> **ACTIVITY**
Starting at the first line of the entries below, please return exactly each line up to and including the one with "pyautogui.scroll(-5, 521, 256)"; pictures stay out.

> **EXERCISE DATA**
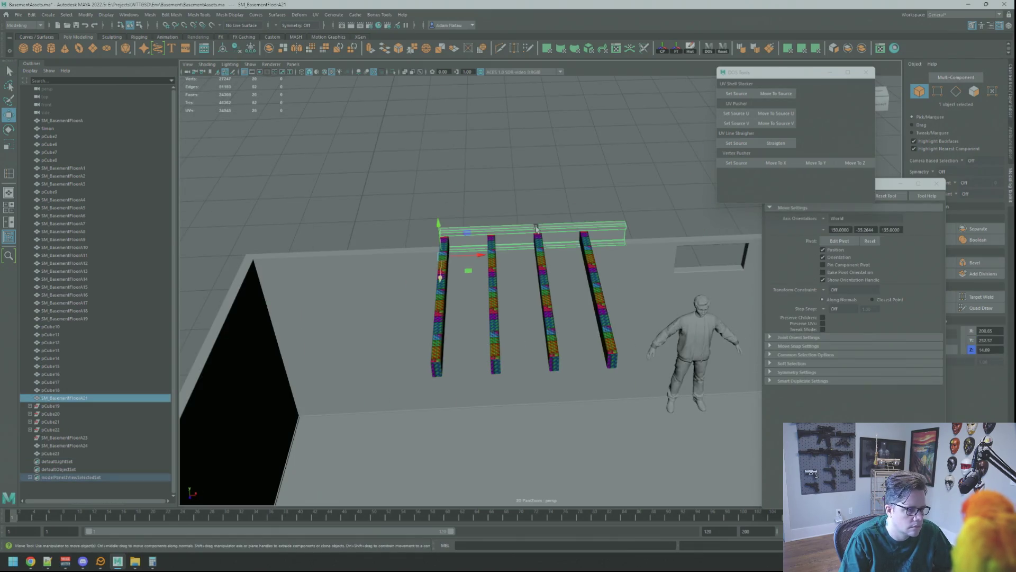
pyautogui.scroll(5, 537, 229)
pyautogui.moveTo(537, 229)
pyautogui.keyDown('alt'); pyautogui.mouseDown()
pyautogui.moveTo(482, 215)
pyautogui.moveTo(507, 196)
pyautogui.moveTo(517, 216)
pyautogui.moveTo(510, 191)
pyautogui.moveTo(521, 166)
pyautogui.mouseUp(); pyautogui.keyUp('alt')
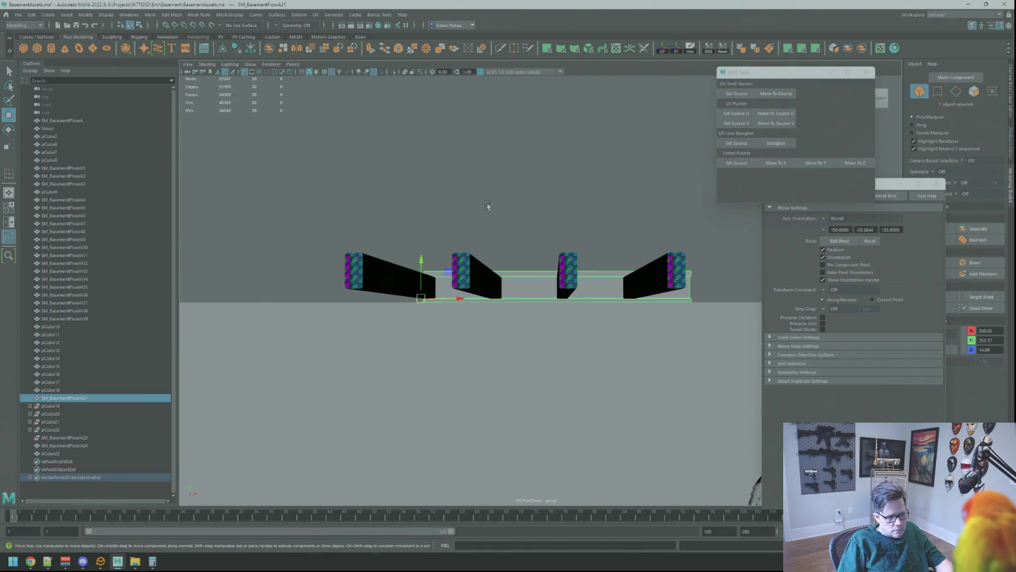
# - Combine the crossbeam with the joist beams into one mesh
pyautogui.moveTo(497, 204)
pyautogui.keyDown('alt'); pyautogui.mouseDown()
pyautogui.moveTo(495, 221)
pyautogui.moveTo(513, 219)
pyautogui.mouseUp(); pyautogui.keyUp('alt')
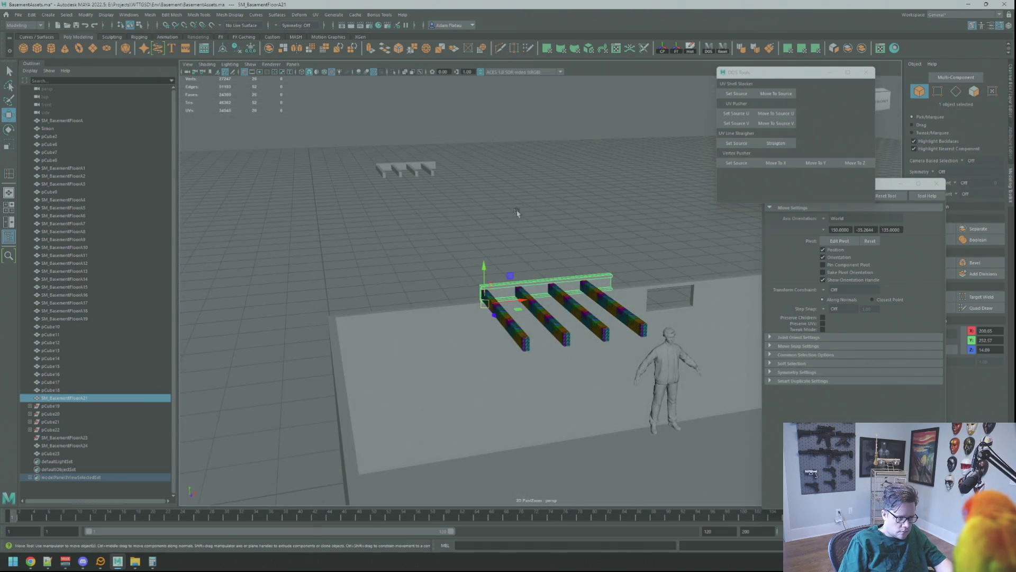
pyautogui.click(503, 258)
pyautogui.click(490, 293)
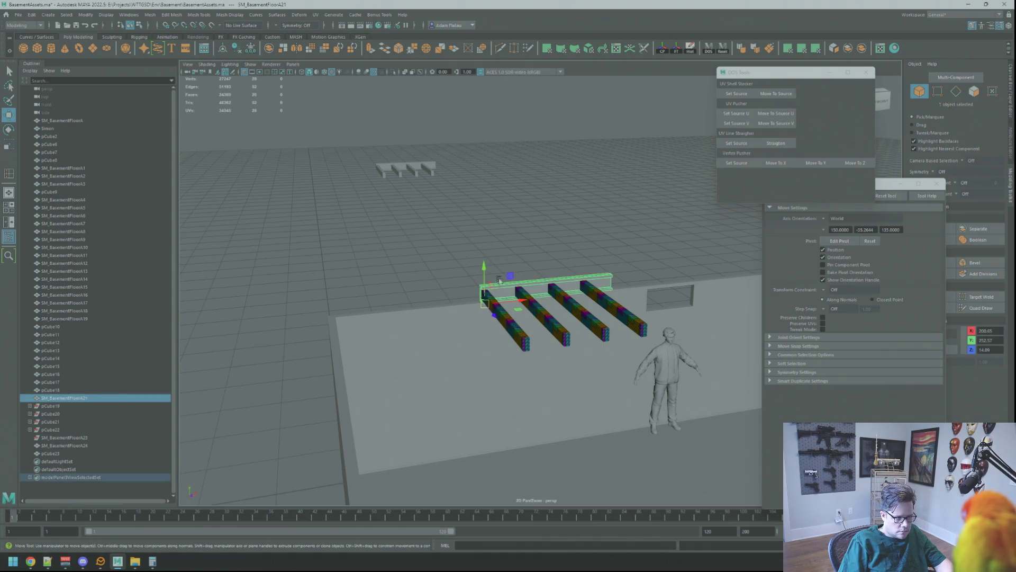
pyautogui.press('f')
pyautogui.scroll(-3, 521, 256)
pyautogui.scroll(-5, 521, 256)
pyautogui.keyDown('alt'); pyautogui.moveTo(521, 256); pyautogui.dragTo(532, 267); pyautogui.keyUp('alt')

> **YOUR RESPONSE**
pyautogui.scroll(5, 537, 229)
pyautogui.moveTo(537, 229)
pyautogui.keyDown('alt'); pyautogui.mouseDown()
pyautogui.moveTo(482, 215)
pyautogui.moveTo(507, 196)
pyautogui.moveTo(517, 216)
pyautogui.moveTo(510, 191)
pyautogui.moveTo(521, 166)
pyautogui.mouseUp(); pyautogui.keyUp('alt')
# - Combine the crossbeam with the joist beams into one mesh
pyautogui.moveTo(497, 204)
pyautogui.keyDown('alt'); pyautogui.mouseDown()
pyautogui.moveTo(495, 221)
pyautogui.moveTo(513, 219)
pyautogui.mouseUp(); pyautogui.keyUp('alt')
pyautogui.click(503, 258)
pyautogui.click(490, 293)
pyautogui.press('f')
pyautogui.scroll(-3, 521, 256)
pyautogui.scroll(-5, 521, 256)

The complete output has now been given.